---------- ТЕКСТ ----------

Радость разрушения устарелых или скомпрометированных социальных и культурных форм спровоцирует консервативный темперамент немцев в особой степени. Процесс технической и экономической модернизации произошел в Германии позднее, быстрее и радикальнее, чем в других странах, а решимость, с которой Германия проводила промышленную революцию была среди европейских стран беспримерной.
По той же причине этот процесс вызвал тут дикую боязнь поражения и породил мощнейшие ответные реакции. Вопреки широко распространенному мнению Германия, превратившаяся в неразрывный сплав достижений и упущений, в коем соединились элементы феодализма и прогресса, авторитарности и социального государства, могла в канун первой мировой войны по праву претендовать на звание самого современного в промышленном отношении государства Европы.
Так что печать анахронизма на портрете кайзеровской Германии в целом объясняется отнюдь не экономическими явлениями. Отсталость Германии имела идеологическую природу.
Многообразные самоуничижительные аффекты буржуазного времени будут выпущены на свободу и одновременно радикализованы войной. Война научила тех, кто назовет потом себя ее наследниками, смыслу и преимуществу быстрых и единоличных решений, абсолютного подчинения и одинакового образа мыслей. Компромиссный характер парламентских режимов, их слабость в принятии решений и их частый паралич не обладали притягательной силой для поколения, вынесшего с войны миф об отлично слаженном боевом коллективе.
Первая послевоенная фаза явилась катализатором не только страха перед революцией, но и чувства отрицания цивилизации, а они, в свою очередь, породили синдром необычайного динамизма. Тот же слился с комплексом страха и обороны потрясенного до самых основ общества, утратившего свое национальное самосознание.

----------

ВАШИ ЗАДАНИЯ
• a. Какую природу, согласно тексту о кайзеровской Германии, имела отсталость Германии?
• b. Выведите часть текста о кайзеровской Германии между словами «Первая послевоенная фаза» и «свое национальное самосознание.» включительно.

---------- ПЕРЕЧЕНЬ ЗАПИСЕЙ ----------

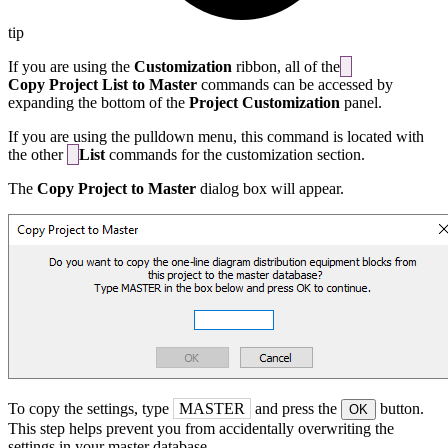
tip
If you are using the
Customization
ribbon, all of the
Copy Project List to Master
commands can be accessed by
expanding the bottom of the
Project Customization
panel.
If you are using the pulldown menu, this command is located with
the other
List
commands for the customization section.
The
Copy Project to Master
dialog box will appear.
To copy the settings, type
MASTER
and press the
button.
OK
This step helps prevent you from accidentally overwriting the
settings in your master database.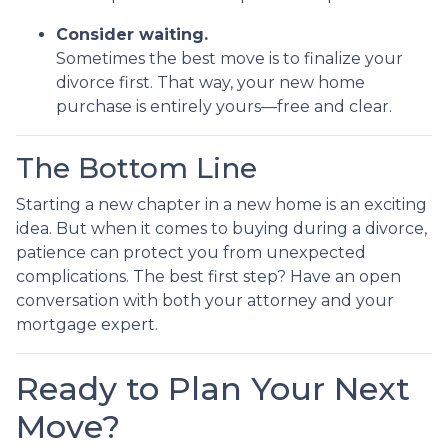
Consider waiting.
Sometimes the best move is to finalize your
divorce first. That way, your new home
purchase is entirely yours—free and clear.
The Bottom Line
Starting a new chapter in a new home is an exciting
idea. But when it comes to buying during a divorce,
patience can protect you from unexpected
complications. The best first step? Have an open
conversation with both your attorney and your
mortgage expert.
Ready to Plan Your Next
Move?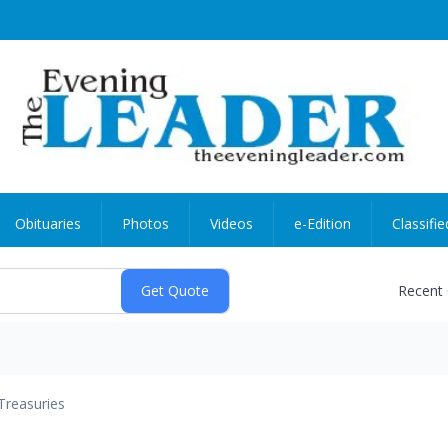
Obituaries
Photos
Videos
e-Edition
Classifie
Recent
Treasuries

----------
---------- ПЕРЕЧЕНЬ ЗАПИСЕЙ ----------

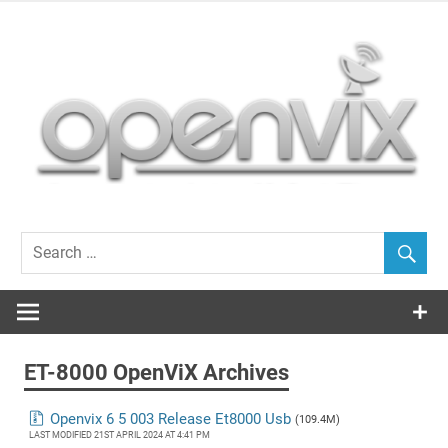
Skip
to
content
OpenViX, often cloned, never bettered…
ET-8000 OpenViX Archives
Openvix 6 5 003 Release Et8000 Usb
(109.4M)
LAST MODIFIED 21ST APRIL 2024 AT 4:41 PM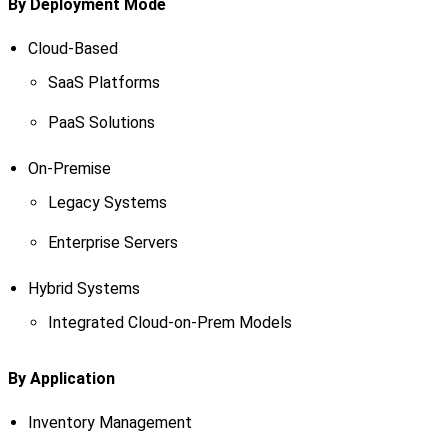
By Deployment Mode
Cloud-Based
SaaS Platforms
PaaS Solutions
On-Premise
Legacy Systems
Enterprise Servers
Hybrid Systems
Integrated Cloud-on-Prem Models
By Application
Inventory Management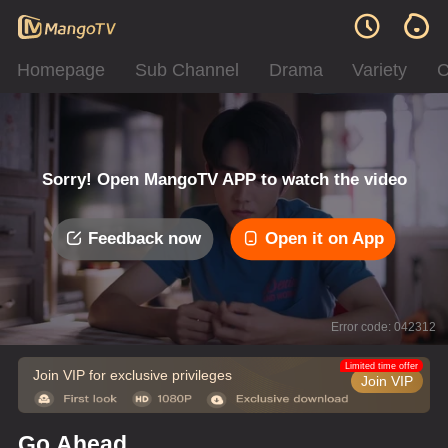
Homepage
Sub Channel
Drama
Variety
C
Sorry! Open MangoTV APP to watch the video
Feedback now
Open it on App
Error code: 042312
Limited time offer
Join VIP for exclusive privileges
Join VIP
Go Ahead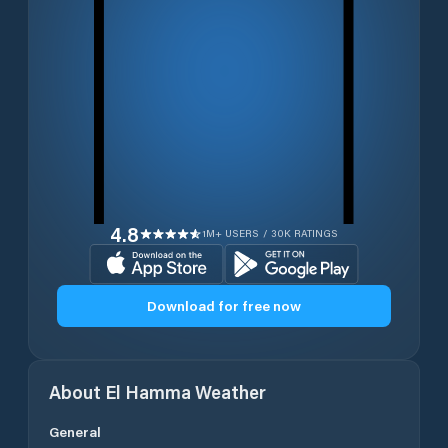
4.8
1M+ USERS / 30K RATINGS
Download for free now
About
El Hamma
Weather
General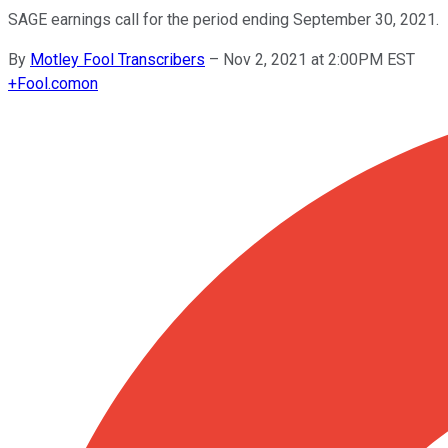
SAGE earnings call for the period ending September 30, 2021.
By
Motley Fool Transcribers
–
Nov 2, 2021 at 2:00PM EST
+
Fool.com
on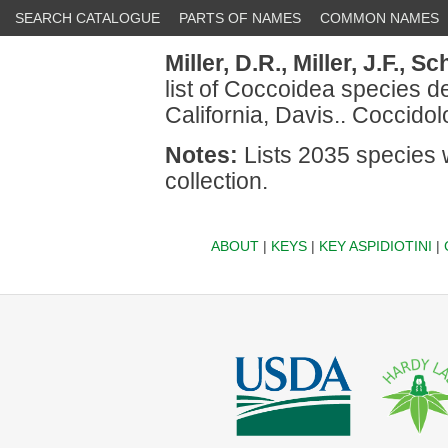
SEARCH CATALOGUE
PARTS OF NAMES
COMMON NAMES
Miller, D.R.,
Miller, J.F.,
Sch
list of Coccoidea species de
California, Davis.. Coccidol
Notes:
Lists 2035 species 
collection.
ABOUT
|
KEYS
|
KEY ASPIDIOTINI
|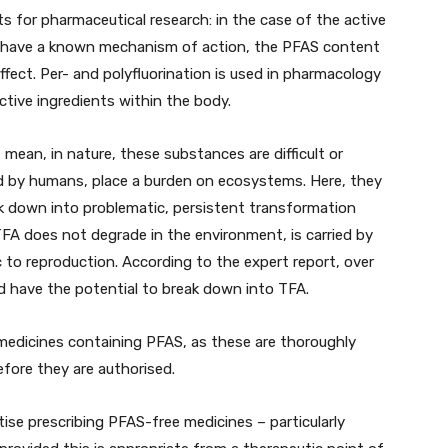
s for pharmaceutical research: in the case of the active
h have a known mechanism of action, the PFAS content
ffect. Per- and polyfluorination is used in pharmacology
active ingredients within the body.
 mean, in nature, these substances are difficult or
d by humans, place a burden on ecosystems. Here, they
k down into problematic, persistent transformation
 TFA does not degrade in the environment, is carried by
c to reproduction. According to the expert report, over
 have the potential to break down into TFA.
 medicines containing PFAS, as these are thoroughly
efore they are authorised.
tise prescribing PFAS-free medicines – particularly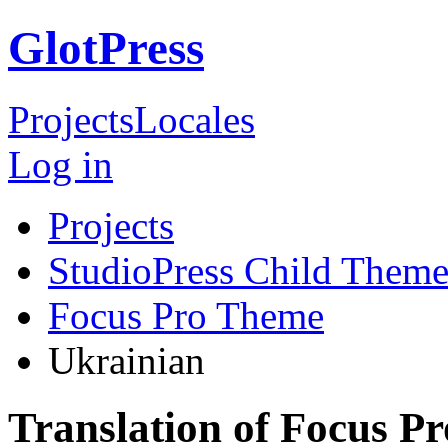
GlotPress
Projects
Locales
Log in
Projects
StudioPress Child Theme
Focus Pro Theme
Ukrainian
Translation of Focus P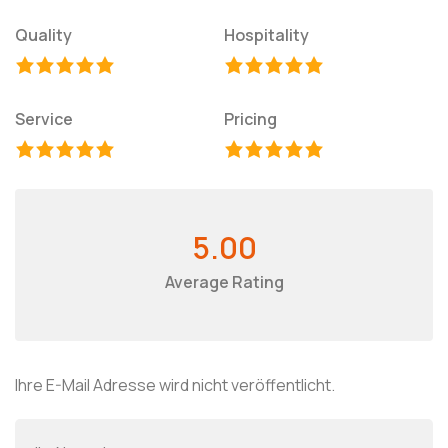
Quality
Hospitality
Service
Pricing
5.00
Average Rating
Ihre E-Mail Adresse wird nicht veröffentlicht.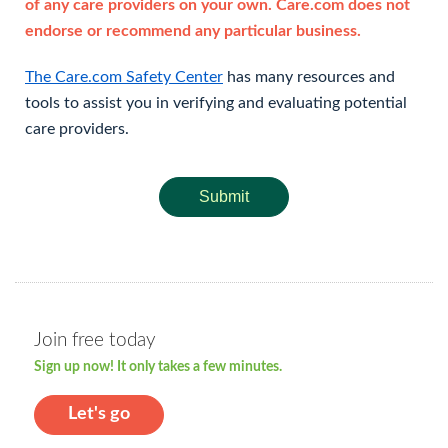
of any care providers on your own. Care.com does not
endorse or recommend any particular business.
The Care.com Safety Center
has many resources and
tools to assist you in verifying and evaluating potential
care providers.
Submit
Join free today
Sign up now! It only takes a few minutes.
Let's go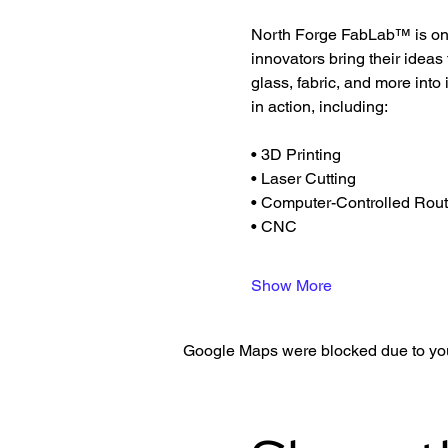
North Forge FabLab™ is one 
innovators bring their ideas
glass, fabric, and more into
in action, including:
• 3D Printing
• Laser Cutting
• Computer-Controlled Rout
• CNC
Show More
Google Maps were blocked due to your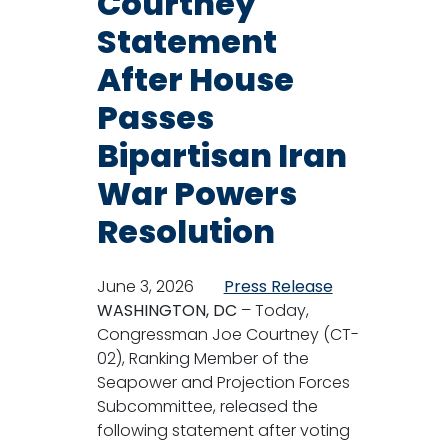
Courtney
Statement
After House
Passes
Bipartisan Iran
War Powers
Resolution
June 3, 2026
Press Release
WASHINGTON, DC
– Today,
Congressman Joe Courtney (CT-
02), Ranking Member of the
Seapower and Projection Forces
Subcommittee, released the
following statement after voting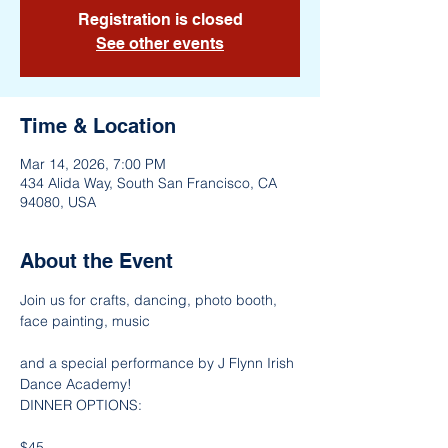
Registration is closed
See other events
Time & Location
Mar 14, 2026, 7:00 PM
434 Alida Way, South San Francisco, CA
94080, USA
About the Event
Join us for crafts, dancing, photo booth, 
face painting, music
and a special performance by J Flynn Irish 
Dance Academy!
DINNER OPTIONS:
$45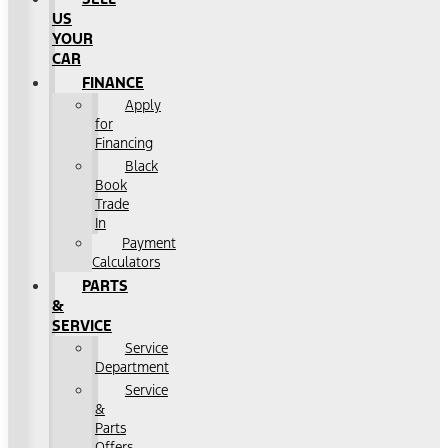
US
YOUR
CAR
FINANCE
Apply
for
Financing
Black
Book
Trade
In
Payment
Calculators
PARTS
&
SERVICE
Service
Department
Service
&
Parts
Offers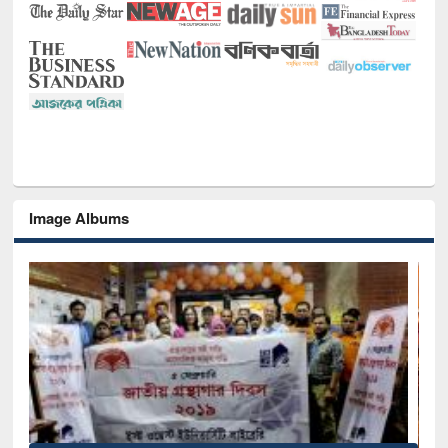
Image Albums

----------

РЕШЕНИЯ ЗАДАНИЙ
• a. Идеологическую.

• b.
Первая послевоенная фаза явилась катализатором не только страха перед революцией, но и чувства отрицания цивилизации, а они, в свою очередь, породили синдром необычайного динамизма. Тот же слился с комплексом страха и обороны потрясенного до самых основ общества, утратившего свое национальное самосознание.